Quick Links

"Une personnalité remarquable se révèle"

Pierre Elliott Trudeau est décédé il y a six ans en 2000 et beaucoup a été dit – à juste titre – sur sa grande réalisation, le rapatriement de la Constitution, effectué toutefois sans le consentement d’une province – le Québec. Selon moi, ce fut une erreur qui demeure jusqu’à ce jour la béquille idéologique sur laquelle s’appuyent les séparatistes québécois pour justifier leur antipathie envers la mémoire de Trudeau.

Au début de sa carrière Trudeau était plutôt gauchiste. Lors de la Grève de l’ amiante de 1949, il arriva à Asbestos en motocyclette et il y fit tout de même une contribution utile, comme l’a fait Gérard Pelletier d’ailleurs. Jean Marchand mena la Grève et fut un des vrais héros de ce conflit historique.

Peu de gens savent qu’en 1955, Trudeau a écrit dans Cité Libre une série d’ essais remarquables sur la Grève. Ces essais forment la préface et l’épilogue de « La Grève de l’amiante », un texte publié l’année suivante qui fait école sur l’événement. En réponse, André Laurendeau, directeur du journal Le Devoir et un des chefs nationalistes les plus respectés de l’époque, écrivit dans Le Devoir une série de trois éditoriaux intitulés «Sur cent pages de Pierre Elliott Trudeau». Le texte de Laurendeau est à la fois critique et élogieux, et débute ainsi:

Trudeau était particulièrement sévère envers les nationalistes québécois qui avaient tourné le dos, selon lui, à l’industrie moderne, le commerce, les affaires et l’éducation et cherchaient plutôt dans la terre, le Québec et l’ Église des moyens de protéger leur langue et leur culture. Trudeau vit la Grève, où l’Église était intervenue (ou du moins l’avaient fait l’Archevêque Charbonneau et la Confédération des travailleurs catholiques du Canada), comme un point tournant pour le Québec. En effet, cet événement marqua le début de la Révolution tranquille.

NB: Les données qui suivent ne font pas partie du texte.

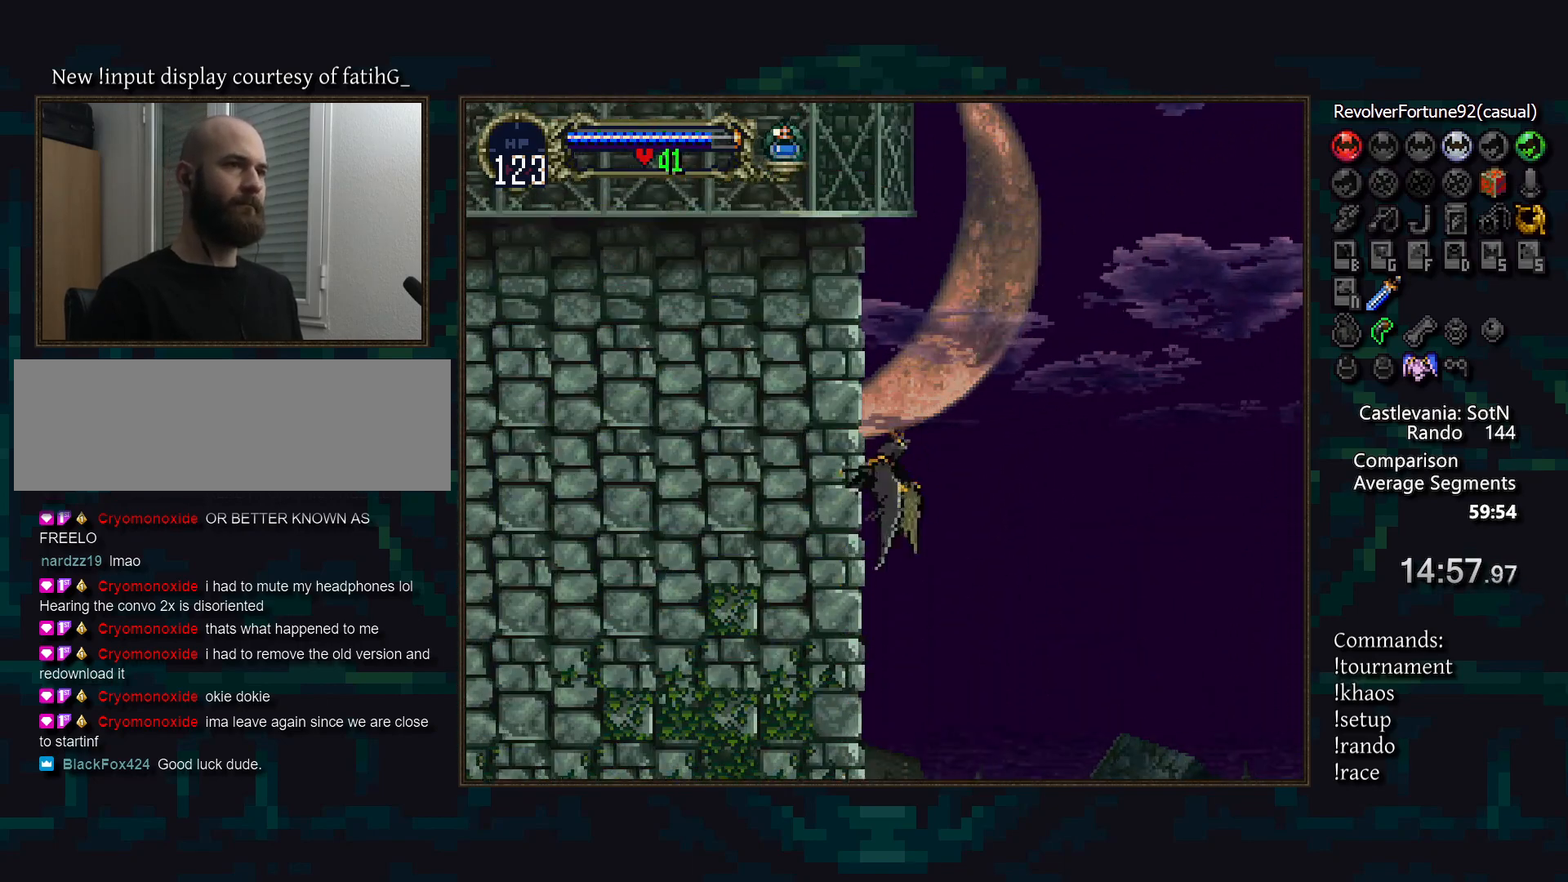
{"buttons": [], "events": []}
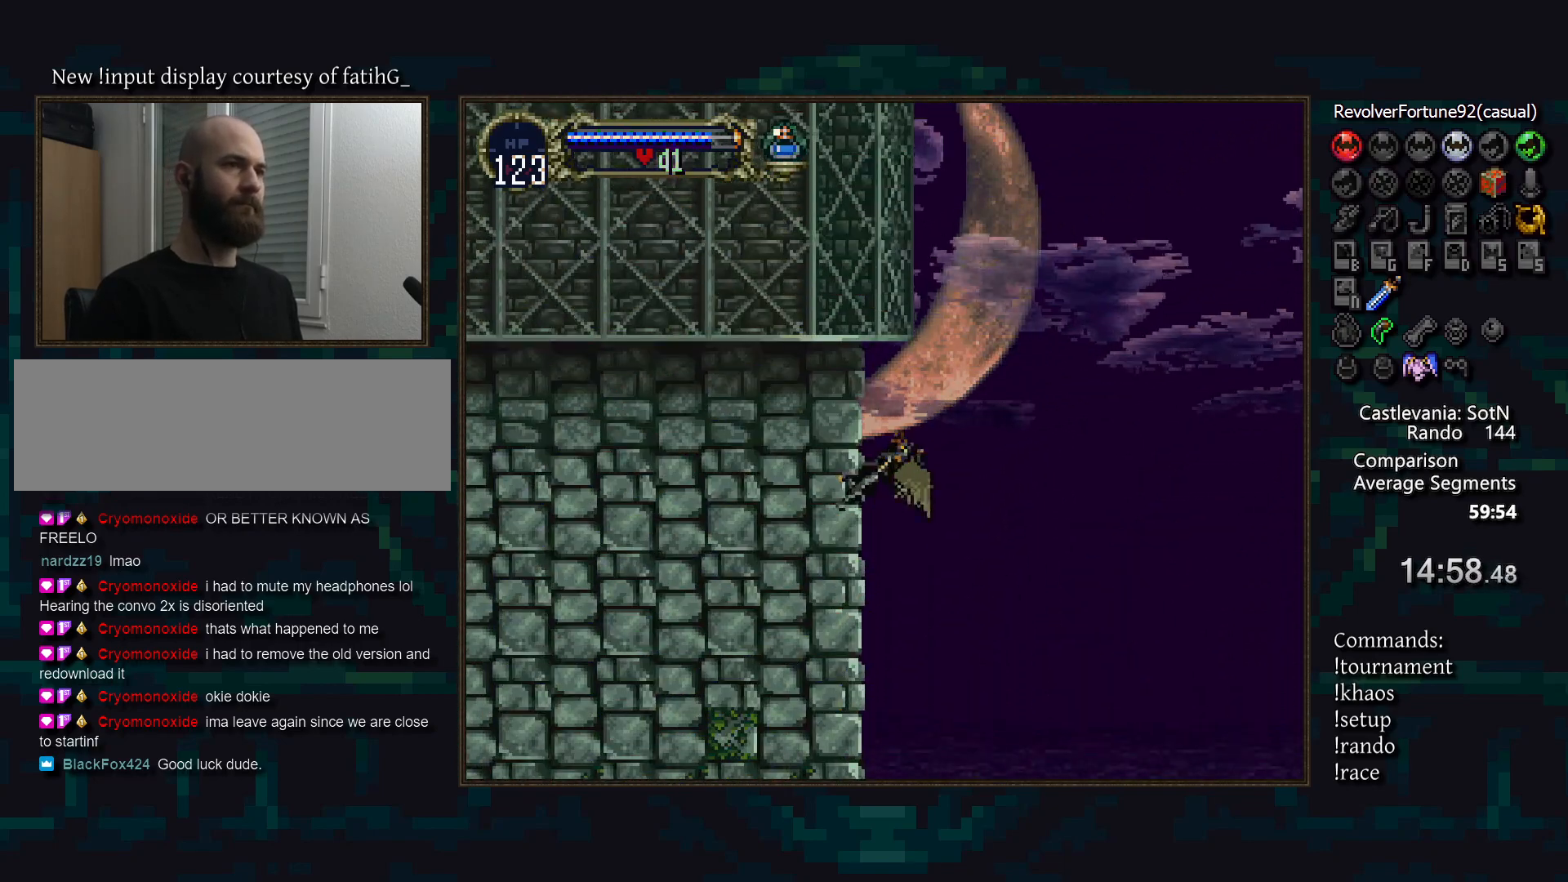
{"buttons": ["CROSS", "DPAD_LEFT"], "events": [[400, "CROSS", "down"], [467, "DPAD_LEFT", "down"]]}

Dans son commentaire, Laurendeau critique le livre de Trudeau sur certains points, mais il termine néanmoins avec un merveilleux éloge : «Ce qu'il y a de meilleur chez Trudeau, outre sa compétence technique, c'est son goût de la liberté; il en revendique les risques comme les avantages. Une personnalité remarquable se révèle.»

En 1965, Trudeau se joignit au Parti Libéral fédéral, avec Marchand et Pelletier. Deux mois plus tard, les trois se firent élire. Ils croyaient faire une plus grande contribution au Canada français dans le Parlement canadien, mais les nationalistes québécois ne les ont jamais pardonnés, particulièrement Trudeau.

Toutefois, le recueil des meilleurs écrits de Laurendeau, «Witness for Quebec», publié en 1973, contient dans leur totalité les trois éditoriaux sur Trudeau. Claude Ryan, qui fut toute sa vie un protagoniste de Trudeau, écrivit une préface incisive de huit pages pour le recueil, dont deux pages discutant les éditoriaux de Laurendeau sur Trudeau. Ryan a le mérite d’avoir terminé ses commentaires sur Trudeau avec l’hommage fait par Laurendeau: «Une personnalité remarquable se révèle.»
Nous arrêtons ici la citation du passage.